Category

OID

New ETSI OIDs for signature validation services policies

By | #eIdAS, eIDAS, Electronic Signatures, OID, Qualified electronic signatures Validation, Servicios de Confianza Digital, Trust Electronic Services, Trust Service Providers | No Comments

New Draft ETSI TS 119 441 proposes new OIDs for Signature Validation Service Policy:

  • itu-t(0) identified-organization(4) etsi(0) VAL SERVICE-policies(9441) policy-identifiers(1) main (1)
  • itu-t(0) identified – organization(4) etsi(0) VAL SERVICE – policies( 9441) policy – identifiers(1) qualified (2)
That is
  • OID 0.4.0.9441.1.1 as the main policy OID for Validation Services, and
  • OID 0.4.0.9441.1.2 as the policy OID for Validation Services that identifies qualified validation services as defined in articles Articles 32 and 33 of the Regulation UE 910/2014 (EIDAS)

Article 32

Requirements for the validation of qualified electronic signatures

1.   The process for the validation of a qualified electronic signature shall confirm the validity of a qualified electronic signature provided that:

(a)

the certificate that supports the signature was, at the time of signing, a qualified certificate for electronic signature complying with Annex I;

(b)

the qualified certificate was issued by a qualified trust service provider and was valid at the time of signing;

(c)

the signature validation data corresponds to the data provided to the relying party;

(d)

the unique set of data representing the signatory in the certificate is correctly provided to the relying party;

(e)

the use of any pseudonym is clearly indicated to the relying party if a pseudonym was used at the time of signing;

(f)

the electronic signature was created by a qualified electronic signature creation device;

(g)

the integrity of the signed data has not been compromised;

(h)

the requirements provided for in Article 26 were met at the time of signing.

2.   The system used for validating the qualified electronic signature shall provide to the relying party the correct result of the validation process and shall allow the relying party to detect any security relevant issues.

3.   The Commission may, by means of implementing acts, establish reference numbers of standards for the validation of qualified electronic signatures.

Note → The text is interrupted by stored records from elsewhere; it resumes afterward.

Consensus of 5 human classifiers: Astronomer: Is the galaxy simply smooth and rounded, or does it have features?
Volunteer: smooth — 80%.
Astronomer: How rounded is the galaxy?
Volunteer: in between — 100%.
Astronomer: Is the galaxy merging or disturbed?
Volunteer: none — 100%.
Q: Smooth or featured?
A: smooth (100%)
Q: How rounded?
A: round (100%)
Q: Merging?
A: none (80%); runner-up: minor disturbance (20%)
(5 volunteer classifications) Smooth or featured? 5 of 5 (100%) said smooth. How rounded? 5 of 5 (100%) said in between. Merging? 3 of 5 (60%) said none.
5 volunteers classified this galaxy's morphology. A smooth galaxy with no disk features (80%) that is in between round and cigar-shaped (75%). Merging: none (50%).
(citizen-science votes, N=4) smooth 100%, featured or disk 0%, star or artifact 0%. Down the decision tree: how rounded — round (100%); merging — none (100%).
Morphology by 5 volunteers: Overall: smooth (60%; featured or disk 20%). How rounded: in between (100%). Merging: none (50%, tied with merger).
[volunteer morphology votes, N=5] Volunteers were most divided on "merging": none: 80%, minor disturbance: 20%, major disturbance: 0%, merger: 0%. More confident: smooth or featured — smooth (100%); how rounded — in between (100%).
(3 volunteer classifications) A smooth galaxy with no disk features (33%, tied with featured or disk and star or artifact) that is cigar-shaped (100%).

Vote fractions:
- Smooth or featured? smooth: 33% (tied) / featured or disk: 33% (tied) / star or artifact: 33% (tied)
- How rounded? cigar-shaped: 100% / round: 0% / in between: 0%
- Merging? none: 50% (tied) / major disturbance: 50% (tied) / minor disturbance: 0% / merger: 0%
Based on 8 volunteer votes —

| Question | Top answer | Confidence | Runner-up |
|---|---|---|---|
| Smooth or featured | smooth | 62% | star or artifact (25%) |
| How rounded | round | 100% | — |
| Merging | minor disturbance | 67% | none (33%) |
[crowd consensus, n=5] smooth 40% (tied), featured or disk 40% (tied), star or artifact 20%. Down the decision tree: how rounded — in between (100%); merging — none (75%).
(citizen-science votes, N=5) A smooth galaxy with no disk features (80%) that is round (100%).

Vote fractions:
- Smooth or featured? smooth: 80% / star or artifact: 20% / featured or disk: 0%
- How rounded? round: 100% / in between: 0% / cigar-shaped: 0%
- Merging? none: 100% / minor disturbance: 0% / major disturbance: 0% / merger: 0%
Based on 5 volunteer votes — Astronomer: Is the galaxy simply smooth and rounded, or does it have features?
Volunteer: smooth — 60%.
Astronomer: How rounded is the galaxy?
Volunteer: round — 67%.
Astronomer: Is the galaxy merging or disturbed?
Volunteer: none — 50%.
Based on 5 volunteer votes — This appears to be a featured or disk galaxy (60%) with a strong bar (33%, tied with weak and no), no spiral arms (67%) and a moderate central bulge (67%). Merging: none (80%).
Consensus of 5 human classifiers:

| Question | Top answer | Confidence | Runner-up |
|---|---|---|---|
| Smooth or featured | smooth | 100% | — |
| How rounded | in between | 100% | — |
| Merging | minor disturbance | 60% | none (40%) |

Compliance with the requirements laid down in paragraph 1 shall be presumed where the validation of qualified electronic signatures meets those standards. Those implementing acts shall be adopted in accordance with the examination procedure referred to in Article 48(2).

Article 33

Qualified validation service for qualified electronic signatures

1.   A qualified validation service for qualified electronic signatures may only be provided by a qualified trust service provider who:

(a)

provides validation in compliance with Article 32(1); and

(b)

allows relying parties to receive the result of the validation process in an automated manner, which is reliable, efficient and bears the advanced electronic signature or advanced electronic seal of the provider of the qualified validation service.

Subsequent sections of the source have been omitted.